Outline of the Semester

The outline below is tentative. It may change depending on the progress we make through the topics, your own suggestions, the exigencies of weather, and life itself. Any changes will be reported by e-mail, both by the OLLI office and by me, so please check your mail regularly. You can reach me by e-mail at davidbouchier5@gmail.com

February 15: Introduction – the Grand Tour begins in London
February 22: Paris and the music of France
March 1: Venice, Rome, and Italy
March 8: Salzburg and Vienna
March 15: Revolutionary from Bonn: Beethoven
March 22: Spring break – no meeting
March 29: The Musical Genius of Germany
April 5: Music of South America (live performance with the Serenade Duo)
April 12: Spain and the Sunny South
April 19: Norway, Sweden, and the frozen north
April 26: Moscow, St. Petersburg, and Central Europe – final meeting

Recommended books: The Story of Music: from Babylon to the Beatles, by Howard Goodall (Pegasus Books 2013). This is an excellent general history for the non-specialist, and is also a TV series available on You Tube with musical examples.

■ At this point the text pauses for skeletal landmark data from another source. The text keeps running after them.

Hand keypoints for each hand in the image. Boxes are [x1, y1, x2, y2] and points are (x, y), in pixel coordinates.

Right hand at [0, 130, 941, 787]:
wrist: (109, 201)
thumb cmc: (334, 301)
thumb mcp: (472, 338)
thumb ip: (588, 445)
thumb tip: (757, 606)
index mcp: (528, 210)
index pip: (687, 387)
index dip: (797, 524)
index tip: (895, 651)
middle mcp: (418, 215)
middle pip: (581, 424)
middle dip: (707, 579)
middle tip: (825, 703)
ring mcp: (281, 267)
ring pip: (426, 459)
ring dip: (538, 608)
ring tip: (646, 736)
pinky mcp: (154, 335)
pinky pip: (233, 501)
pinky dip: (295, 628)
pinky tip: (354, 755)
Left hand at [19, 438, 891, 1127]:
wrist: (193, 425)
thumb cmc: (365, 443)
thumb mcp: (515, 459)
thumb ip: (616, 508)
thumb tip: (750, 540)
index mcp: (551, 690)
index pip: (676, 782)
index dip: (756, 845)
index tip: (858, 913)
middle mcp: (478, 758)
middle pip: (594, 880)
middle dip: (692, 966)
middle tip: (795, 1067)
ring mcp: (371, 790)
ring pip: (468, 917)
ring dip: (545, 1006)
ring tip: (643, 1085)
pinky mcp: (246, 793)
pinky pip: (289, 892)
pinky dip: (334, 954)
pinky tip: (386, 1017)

The Classical Music Encyclopedia by Stanley Sadie (2014) – a useful reference book. There are many others including the NPR Guide to Classical Music.

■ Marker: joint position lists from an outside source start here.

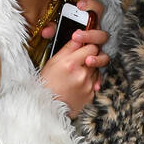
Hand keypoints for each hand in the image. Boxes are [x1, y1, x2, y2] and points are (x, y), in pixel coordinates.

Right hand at [39, 0, 108, 118]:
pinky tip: (76, 84)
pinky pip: (94, 82)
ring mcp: (88, 86)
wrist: (48, 107)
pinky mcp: (91, 95)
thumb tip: (80, 37)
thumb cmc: (47, 83)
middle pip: (96, 58)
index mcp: (71, 64)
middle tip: (78, 61)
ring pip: (96, 70)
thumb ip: (68, 48)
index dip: (87, 46)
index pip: (92, 47)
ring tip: (75, 75)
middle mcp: (82, 75)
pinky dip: (88, 82)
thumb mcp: (53, 62)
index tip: (82, 48)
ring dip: (89, 70)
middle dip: (88, 57)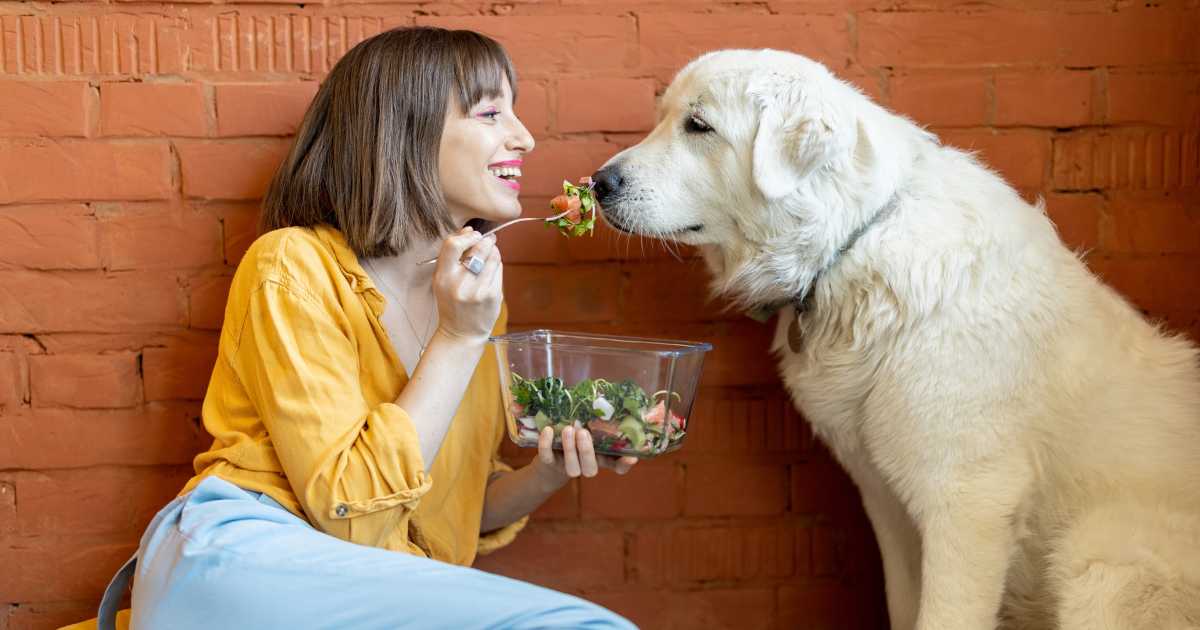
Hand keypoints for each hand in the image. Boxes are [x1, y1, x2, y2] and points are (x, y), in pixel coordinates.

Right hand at [432, 227, 501, 342]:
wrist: (461, 333)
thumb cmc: (452, 303)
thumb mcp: (443, 281)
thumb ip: (453, 257)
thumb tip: (470, 230)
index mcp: (443, 277)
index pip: (452, 245)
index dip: (465, 235)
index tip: (472, 234)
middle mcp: (459, 283)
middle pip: (477, 248)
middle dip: (485, 240)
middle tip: (488, 240)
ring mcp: (478, 290)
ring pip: (492, 257)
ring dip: (493, 252)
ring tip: (490, 254)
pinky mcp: (492, 295)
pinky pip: (498, 270)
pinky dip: (497, 266)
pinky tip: (492, 270)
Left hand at [531, 423, 637, 491]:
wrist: (551, 458)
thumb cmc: (577, 438)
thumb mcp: (590, 429)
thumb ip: (599, 420)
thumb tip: (610, 398)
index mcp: (600, 457)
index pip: (617, 467)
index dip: (624, 465)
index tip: (631, 457)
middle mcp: (586, 465)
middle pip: (591, 469)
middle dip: (586, 451)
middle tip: (583, 432)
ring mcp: (568, 467)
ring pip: (572, 468)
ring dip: (570, 449)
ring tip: (568, 429)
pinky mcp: (549, 463)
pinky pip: (547, 457)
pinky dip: (546, 444)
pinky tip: (548, 430)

*Location: lecture hall 2 in the Wang Center is on the Gallery floor. Enter via the main entrance (facing the perimeter road Circle Drive). There is a ramp beside the steps. Turn left and climb another short flight of steps (also with ramp), stay on the same floor and look for a short corridor on your left. With “Lecture Halls” posted over it. Lecture hall 2 is at the end of this corridor on the left.

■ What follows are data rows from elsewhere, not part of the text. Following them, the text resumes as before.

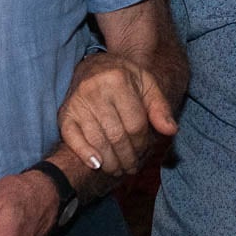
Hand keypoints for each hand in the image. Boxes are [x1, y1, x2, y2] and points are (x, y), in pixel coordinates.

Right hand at [57, 51, 178, 176]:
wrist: (94, 66)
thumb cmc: (124, 78)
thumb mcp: (147, 84)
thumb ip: (160, 108)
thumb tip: (171, 131)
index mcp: (118, 80)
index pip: (135, 124)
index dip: (142, 144)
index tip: (144, 152)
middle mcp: (95, 90)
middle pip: (116, 136)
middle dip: (127, 157)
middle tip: (132, 167)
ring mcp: (77, 102)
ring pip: (97, 140)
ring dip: (110, 162)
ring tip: (119, 169)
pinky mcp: (65, 113)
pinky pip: (72, 138)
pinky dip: (84, 154)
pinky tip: (96, 164)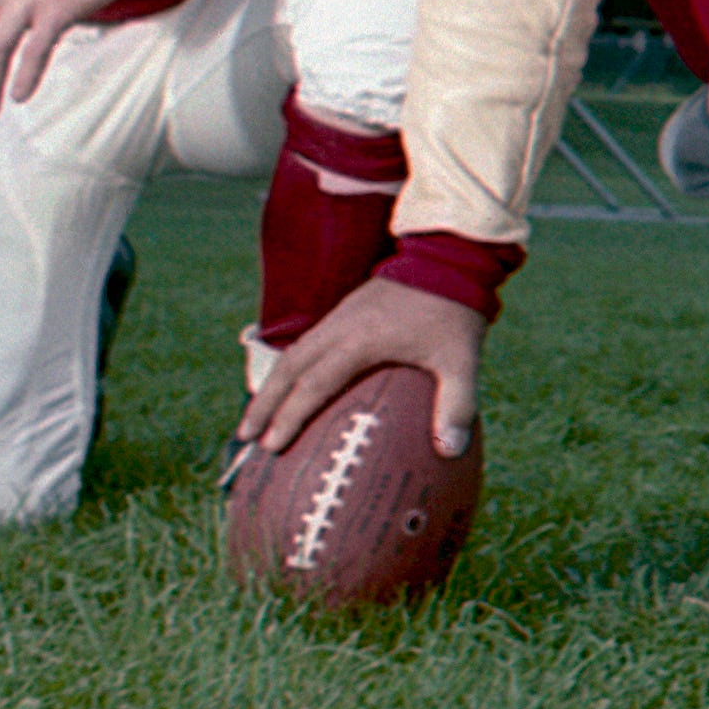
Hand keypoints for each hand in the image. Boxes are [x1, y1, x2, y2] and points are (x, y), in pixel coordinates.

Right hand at [238, 276, 486, 458]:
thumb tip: (451, 453)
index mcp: (361, 341)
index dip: (290, 416)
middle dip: (264, 404)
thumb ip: (457, 405)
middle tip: (245, 438)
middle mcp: (340, 327)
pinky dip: (292, 368)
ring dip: (272, 385)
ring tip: (258, 418)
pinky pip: (308, 343)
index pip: (314, 384)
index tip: (271, 446)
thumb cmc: (455, 312)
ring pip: (293, 353)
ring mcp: (339, 315)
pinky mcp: (345, 310)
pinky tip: (292, 389)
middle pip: (288, 368)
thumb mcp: (463, 360)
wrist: (450, 256)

A Few Useful Musical Terms

Adagio: slow movement or passage (often romantic or sad)
Allegro: quick, lively movement or passage
Atonal: not in any key (rather nasty)
Baroque: dominant style of music roughly from 1600-1750 (elaborate, complex)
Cadence: progression of chords leading to the end of a piece of music.
Cantata: a piece to be sung.
Chamber music: composed for a small group of instruments
Classical music: technically the style of the Vienna School, roughly 1750-1805 (Haydn, Mozart)
Concerto: any work for solo instrument with orchestra (usually violin or piano).
Fugue: an elaborate, complex, highly disciplined polyphonic composition for three or four parts.
Harmony: more than one note played at the same time but blending together.
Key: the set of notes chosen as the main material for a composition.
Libretto: the text of an opera.
Lied/lieder: short song based on a poem, popular in 19th century Germany (e.g.Schubert)
Madrigal: lyrical poem sung by several unaccompanied voices (16th/17th cent.)
Monophony: (Greek – “one sound”) a single melody, one note at a time (see “polyphony”)
Movement: self-contained division of a larger composition (see “symphony”).
Oratorio: sacred work sung by a choir without action, scenery or costumes.
Polyphony: two or more parts combined harmoniously but with different melodies.
Program Music: paints a picture or tells a story (e.g. Berlioz’s “Symphonie Fantastique”).
Romanticism: style of expressive music popular from 1805 to the early 20th century.
Scherzo: (Italian – “a joke”) a lively, amusing movement or piece.
Sonata/Sonata form: extended work for piano or solo instrument with piano accompaniment, in three or four movements. The form of each movement is clearly defined.
Suite: (French – “a series”) a cycle of pieces, often dances, popular in the Baroque period.
Symphony: an extended musical composition for orchestra, usually consisting of four movements, typically: 1. Long opening introducing themes; 2. slow movement, such as adagio; 3. minuet or scherzo with trio; 4.lively allegro, rondo or sonata conclusion.